- [TO-DO ITEM] Count the lines of the records below that contain the word "whiskers", with case counting, and give only that number.

★ ★ ★ ★ ★

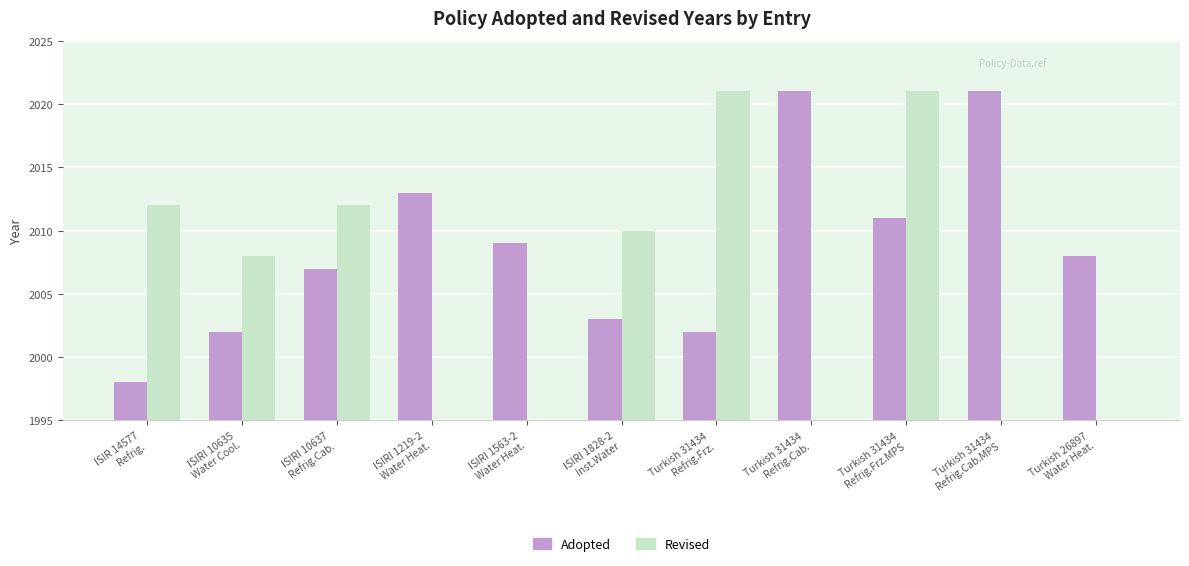

True or false: Revised has a value of 2012 at ISIR 14577
Refrig..

True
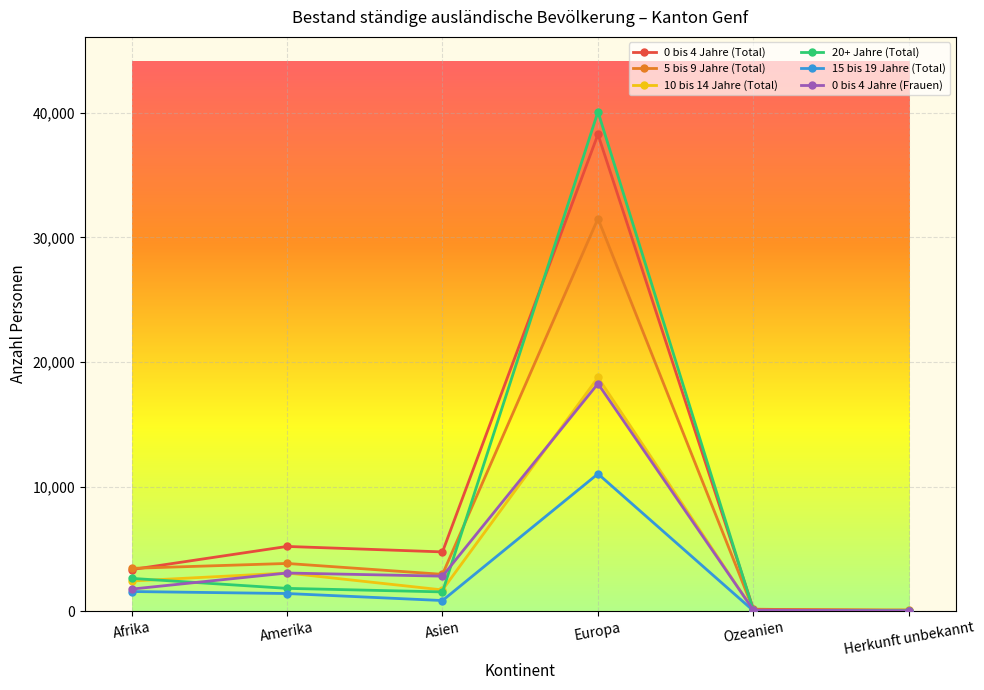

What is the sum of the 20+ Jahre (Total) values at Afrika and Ozeanien?

2682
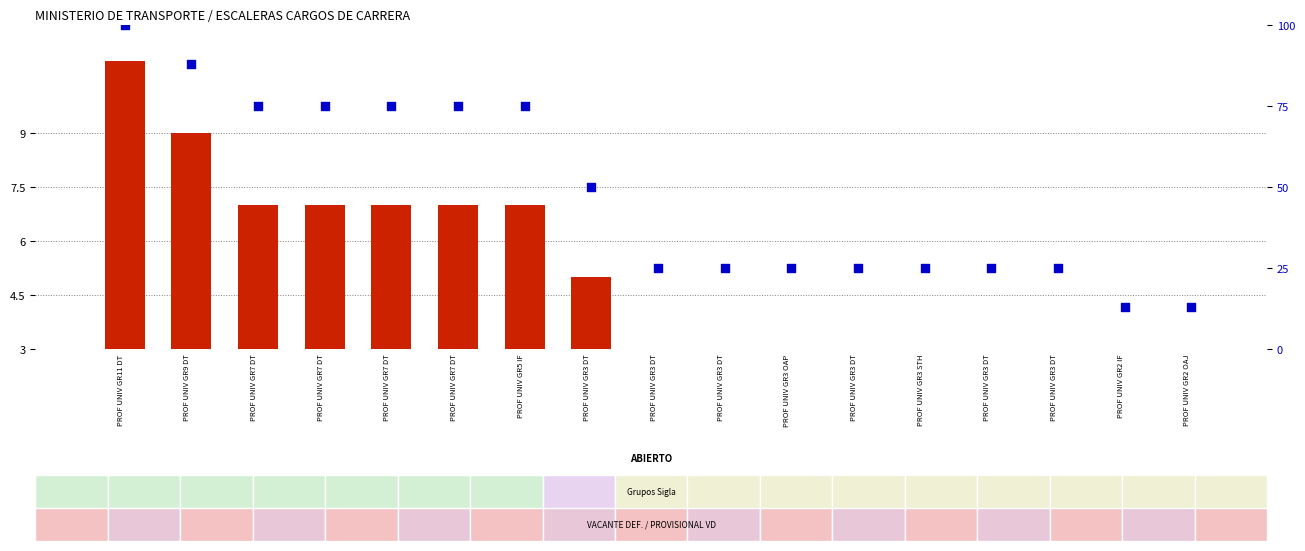

At which category is the sum across all series the highest?

PROF UNIV GR11 DT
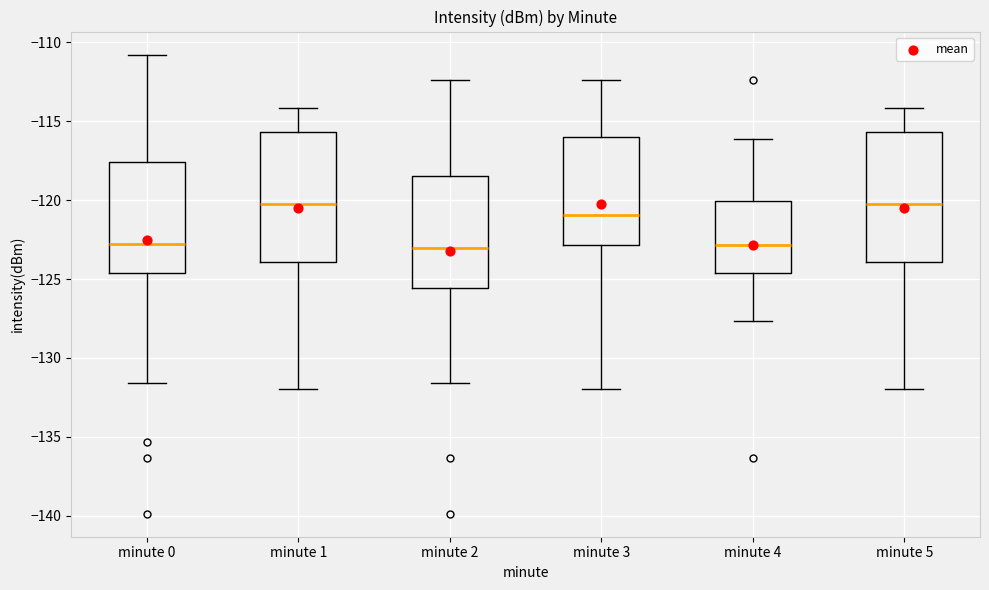

Reading left to right, transcribe this box plot: for each box, give where its median line is, the range the box spans, and where its two whiskers end, as read against the y-axis. The values are not printed on the chart, so give them approximately, as read against the axis.

minute 0: median -123.0, box -124.5 to -117.5, whiskers -131.5 to -111.0
minute 1: median -120.0, box -124.0 to -115.5, whiskers -132.0 to -114.0
minute 2: median -123.0, box -125.5 to -118.5, whiskers -131.5 to -112.5
minute 3: median -121.0, box -123.0 to -116.0, whiskers -132.0 to -112.5
minute 4: median -123.0, box -124.5 to -120.0, whiskers -127.5 to -116.0
minute 5: median -120.0, box -124.0 to -115.5, whiskers -132.0 to -114.0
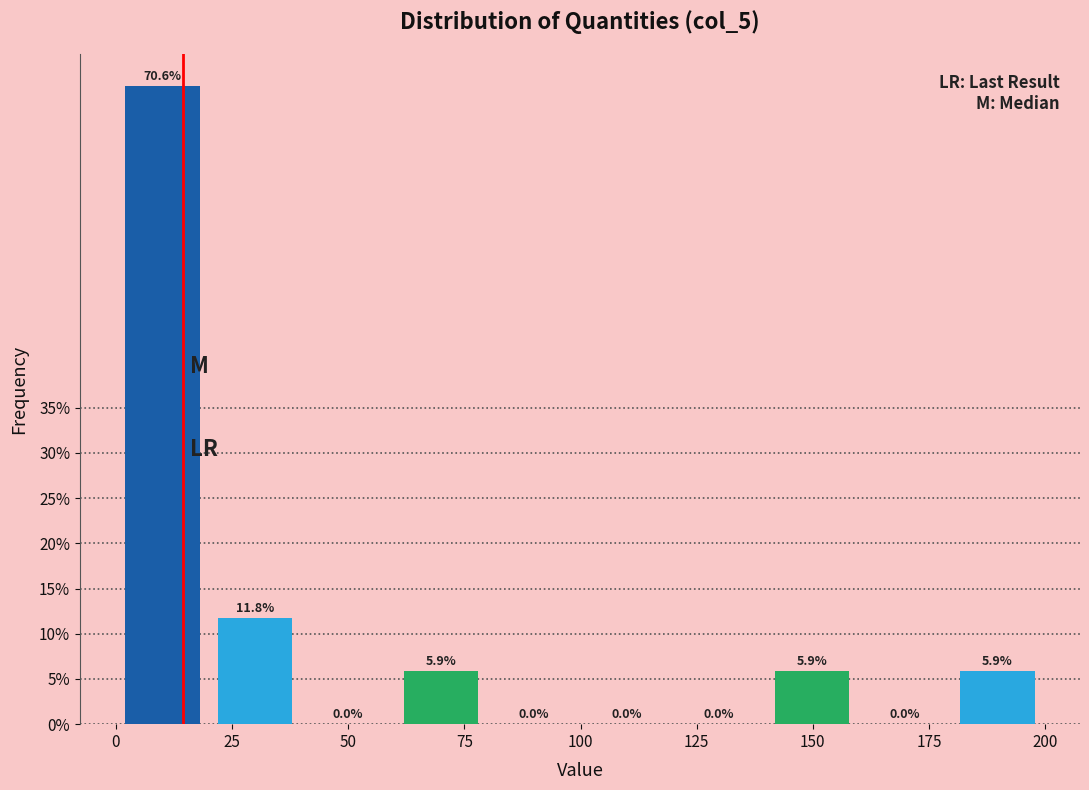

Around what value on the x-axis is the tallest bar? Give the approximate position of its centre, as read against the axis.

10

★ ★ ★ ★ ★

- [SOLUTION TO THIS TASK] 7